On the House side, Rep. George Nethercutt (R-WA) had taken the lead with similar language, but was forced into a compromise by House leadership that imposed such severe conditions that the goal of real change was severely impaired. Despite repeated back and forth votes on the issue, it appears that by the time you receive this the largely meaningless "compromise" language will have won out.
USCC Position. Over the years our basic message has made the following points:
- The principal effect of U.S. embargo is to strengthen Castro's control, providing the basis for his constant denunciation of the U.S., blaming Cuba's genuine shortages of medicines and food on the embargo, instead of on a failed economic system and the end of Soviet subsidies.
- Dollar-laden tourists and the party faithful live well enough, and Cuba is a world leader in certain areas of medicine for paying tourists, but the average poor Cuban--a majority--suffer real and constant deprivation both as to food and basic healthcare.
- The Catholic Church in Cuba is unalterably opposed to the embargo. Most of the known political dissidents also oppose it.
- Getting that issue off the table could clear the way for the more constructive dialogue and eventual negotiation that must eventually take place.
Present State of Play
Despite a series of positive votes, parliamentary maneuvers by the leadership have thwarted efforts to ease restrictions on the sale of food and medicine and on travel to the island. Here's a brief chronology of Congressional action over the last year:
- In November 1999, more than 220 members signed a letter to Speaker Hastert calling for a floor vote on a measure to ease the embargo on the sale of food and medicine to sanctioned states, and by a vote of 79 to 13, the Senate approved a version of the Agriculture Appropriations bill containing a provision offered by Sen. Byron Dorgan (D-ND) to lift all such restrictions.
- In early 2000, the Senate Foreign Relations Committee under Sen. Jesse Helms (R-NC) approved language similar to that offered by Sen. John Ashcroft (R-MO) to a foreign aid bill which would lift all unilateral sanctions on food and medicine sales.
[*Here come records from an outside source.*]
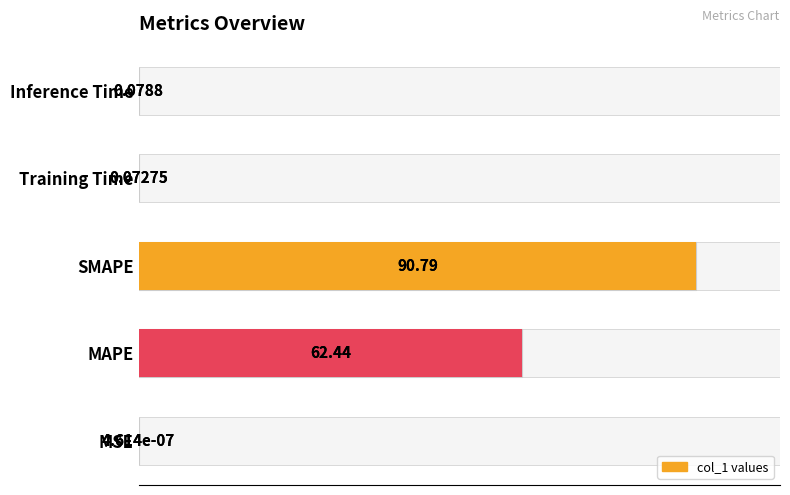

How many bars are there in total?

5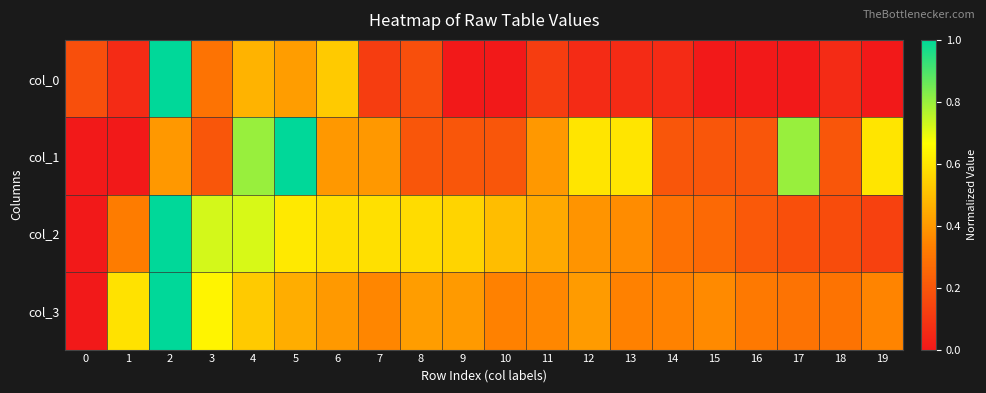

At which category does the chart reach its peak across all series?

2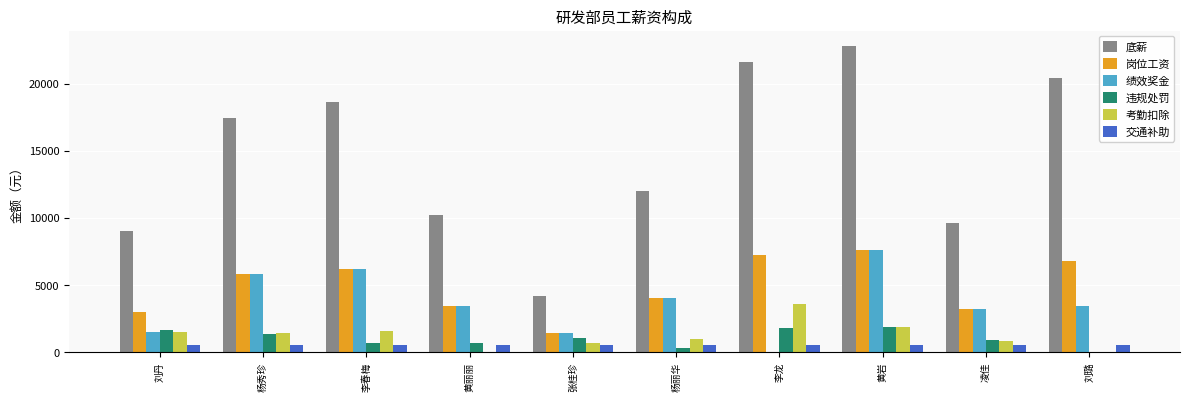

Read the 岗位工资 value at 张桂珍.

1400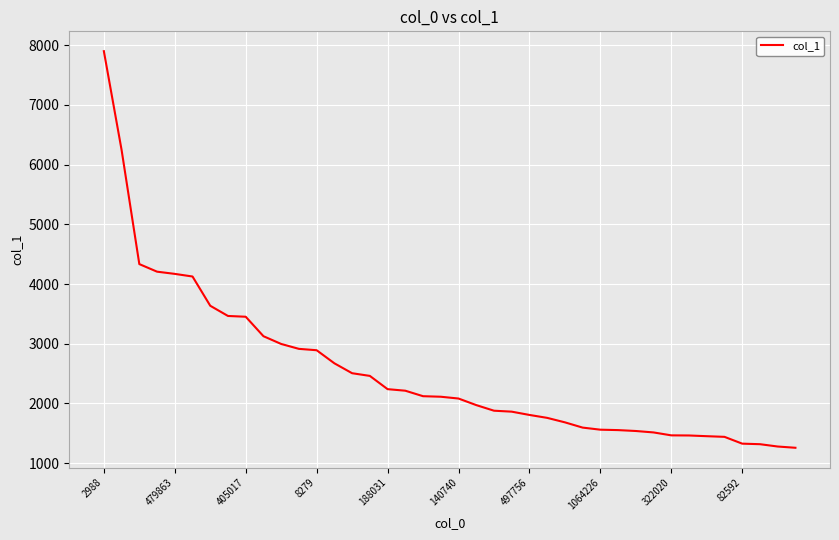

What is the smallest value displayed?

1257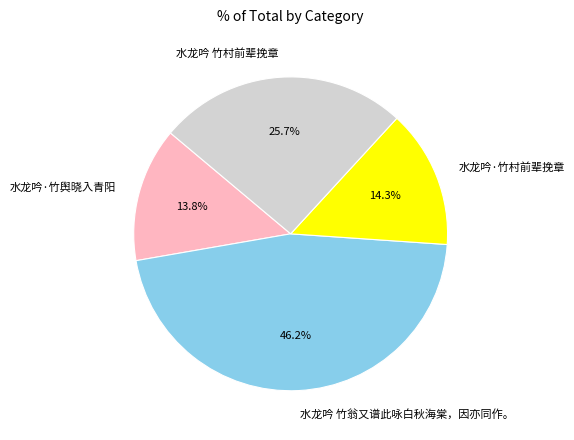

Approximately how many times larger is the value at 水龙吟·竹村前辈挽章 compared to 水龙吟 竹村前辈挽章?

0.6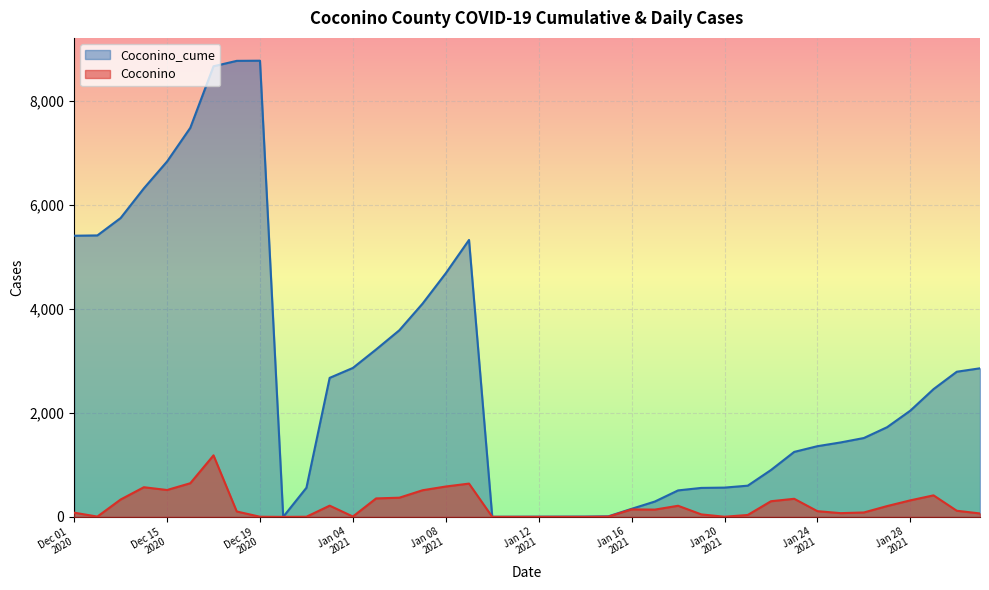

What is the highest value of the Coconino_cume series?

8768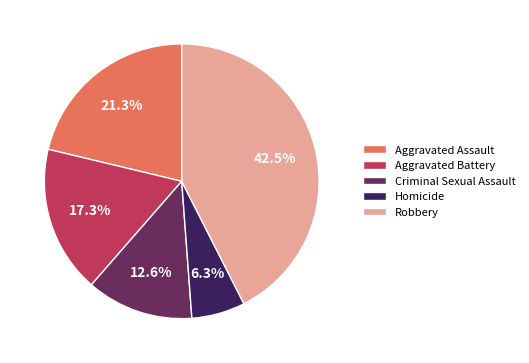

Does Aggravated Battery account for over 50% of the chart?

No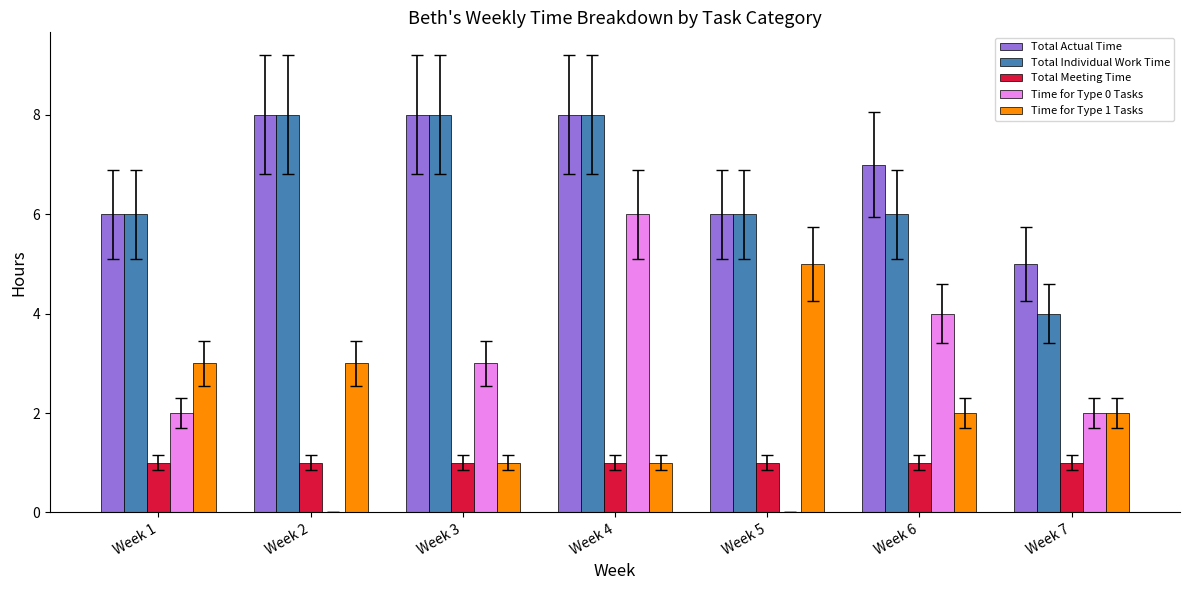

True or false: Time for Type 1 Tasks has a value of 1 at Week 1.

False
- In May 2000, the House Agriculture Appropriations subcommittee approved language easing the restrictions which paralleled the Senate language on the same bill. Attempts to strike the language from the House bill at first failed by committee vote, but in late June, the leadership announced a "compromise" had been worked out which greatly weakened the intent of the original language.
- In June, the House voted 301 to 116 to ban Treasury Department funding from enforcing restrictions on food and medicine sales to Cuba, language later removed by the leadership, and placing the Cuba issue solely in the Agriculture bill.
- In July, the Senate approved legislation that would lift the sanctions and that would also prevent presidents from blocking shipments of food and medicine to any country without congressional approval.
- By August, all signs pointed to significant action by this Congress to ease the restrictions, but at this moment in late September, it appears that the harsh and restrictive "compromise" language will win out.
In any contact with your Senators or Representative, please continue to stress the importance of finally, sooner rather than later, getting rid of a Cuba policy that is outmoded, unproductive and morally unjustified.